> [Directions] Once you find a line containing the word "property" in the entries below, copy it.

> [Working data]
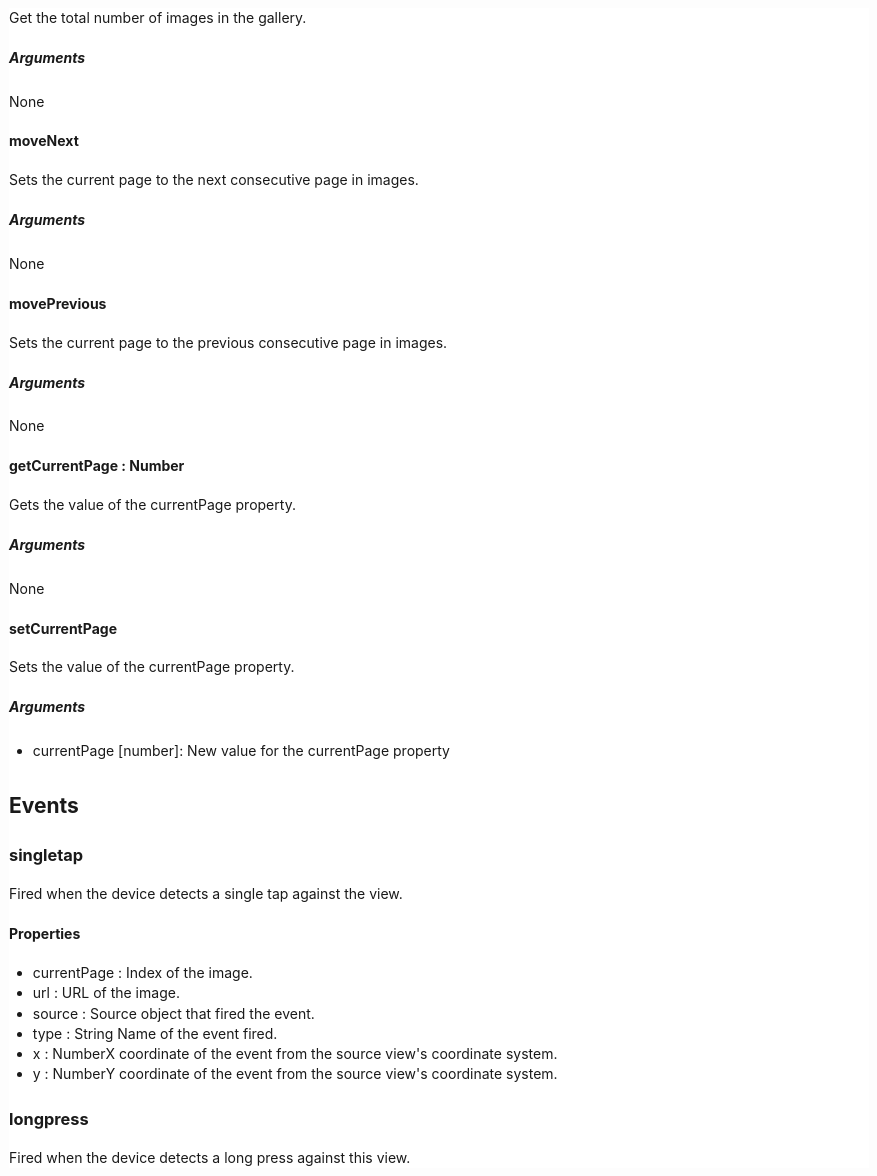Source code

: Get the total number of images in the gallery.

##### Arguments

None

#### moveNext

Sets the current page to the next consecutive page in images.

##### Arguments

None

#### movePrevious

Sets the current page to the previous consecutive page in images.

##### Arguments

None

#### getCurrentPage : Number

Gets the value of the currentPage property.

##### Arguments

None

#### setCurrentPage

Sets the value of the currentPage property.

##### Arguments

* currentPage [number]: New value for the currentPage property


## Events

### singletap

Fired when the device detects a single tap against the view.

#### Properties

* currentPage : Index of the image.
* url : URL of the image.
* source : Source object that fired the event.
* type : String Name of the event fired.
* x : NumberX coordinate of the event from the source view's coordinate system.
* y : NumberY coordinate of the event from the source view's coordinate system.

### longpress

Fired when the device detects a long press against this view.
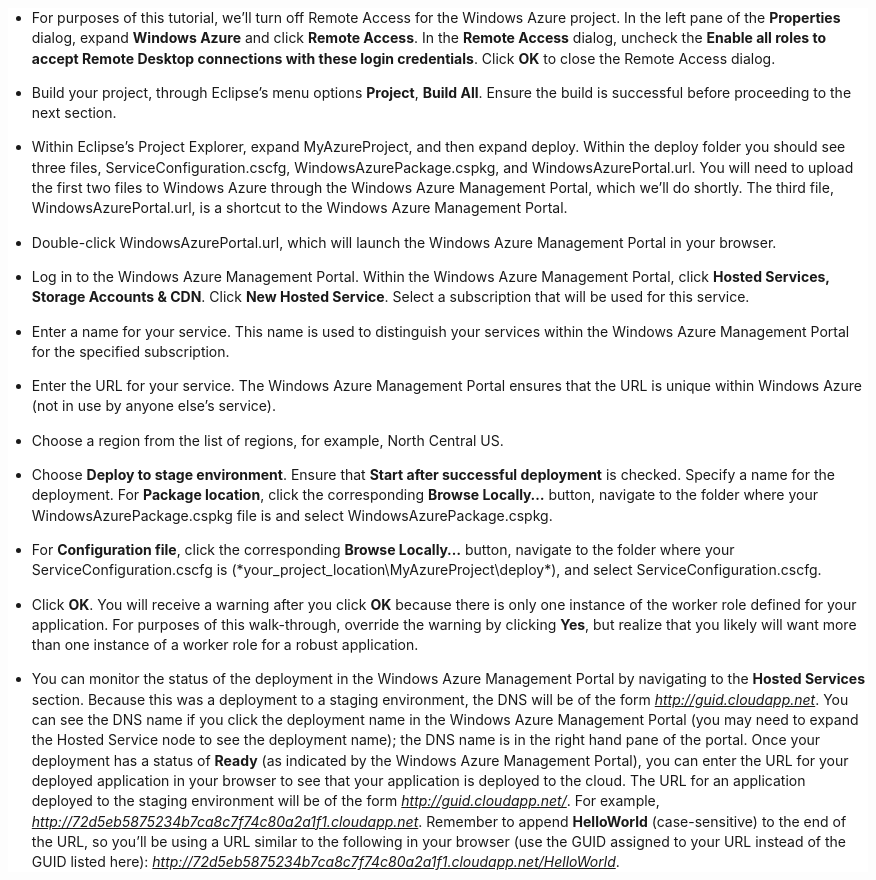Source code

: - For purposes of this tutorial, we’ll turn off Remote Access for the Windows Azure project. In the left pane of the **Properties** dialog, expand **Windows Azure** and click **Remote Access**. In the **Remote Access** dialog, uncheck the **Enable all roles to accept Remote Desktop connections with these login credentials**. Click **OK** to close the Remote Access dialog.

- Build your project, through Eclipse’s menu options **Project**, **Build All**. Ensure the build is successful before proceeding to the next section.

- Within Eclipse’s Project Explorer, expand MyAzureProject, and then expand deploy. Within the deploy folder you should see three files, ServiceConfiguration.cscfg, WindowsAzurePackage.cspkg, and WindowsAzurePortal.url. You will need to upload the first two files to Windows Azure through the Windows Azure Management Portal, which we’ll do shortly. The third file, WindowsAzurePortal.url, is a shortcut to the Windows Azure Management Portal.

- Double-click WindowsAzurePortal.url, which will launch the Windows Azure Management Portal in your browser.

- Log in to the Windows Azure Management Portal. Within the Windows Azure Management Portal, click **Hosted Services, Storage Accounts &amp; CDN**. Click **New Hosted Service**. Select a subscription that will be used for this service.
 
- Enter a name for your service. This name is used to distinguish your services within the Windows Azure Management Portal for the specified subscription.
 
- Enter the URL for your service. The Windows Azure Management Portal ensures that the URL is unique within Windows Azure (not in use by anyone else’s service).
 
- Choose a region from the list of regions, for example, North Central US.
 
- Choose **Deploy to stage environment**. Ensure that **Start after successful deployment** is checked. Specify a name for the deployment. For **Package location**, click the corresponding **Browse Locally…** button, navigate to the folder where your WindowsAzurePackage.cspkg file is and select WindowsAzurePackage.cspkg.
 
- For **Configuration file**, click the corresponding **Browse Locally…** button, navigate to the folder where your ServiceConfiguration.cscfg is (*your_project_location\MyAzureProject\deploy\*), and select ServiceConfiguration.cscfg.
 
- Click **OK**. You will receive a warning after you click **OK** because there is only one instance of the worker role defined for your application. For purposes of this walk-through, override the warning by clicking **Yes**, but realize that you likely will want more than one instance of a worker role for a robust application.
 
- You can monitor the status of the deployment in the Windows Azure Management Portal by navigating to the **Hosted Services** section. Because this was a deployment to a staging environment, the DNS will be of the form *http://guid.cloudapp.net*. You can see the DNS name if you click the deployment name in the Windows Azure Management Portal (you may need to expand the Hosted Service node to see the deployment name); the DNS name is in the right hand pane of the portal. Once your deployment has a status of **Ready** (as indicated by the Windows Azure Management Portal), you can enter the URL for your deployed application in your browser to see that your application is deployed to the cloud. The URL for an application deployed to the staging environment will be of the form *http://guid.cloudapp.net/*. For example, *http://72d5eb5875234b7ca8c7f74c80a2a1f1.cloudapp.net*. Remember to append **HelloWorld** (case-sensitive) to the end of the URL, so you’ll be using a URL similar to the following in your browser (use the GUID assigned to your URL instead of the GUID listed here): *http://72d5eb5875234b7ca8c7f74c80a2a1f1.cloudapp.net/HelloWorld*.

> [Written answer]
Gets the value of the currentPage property.
Sets the value of the currentPage property.
* currentPage [number]: New value for the currentPage property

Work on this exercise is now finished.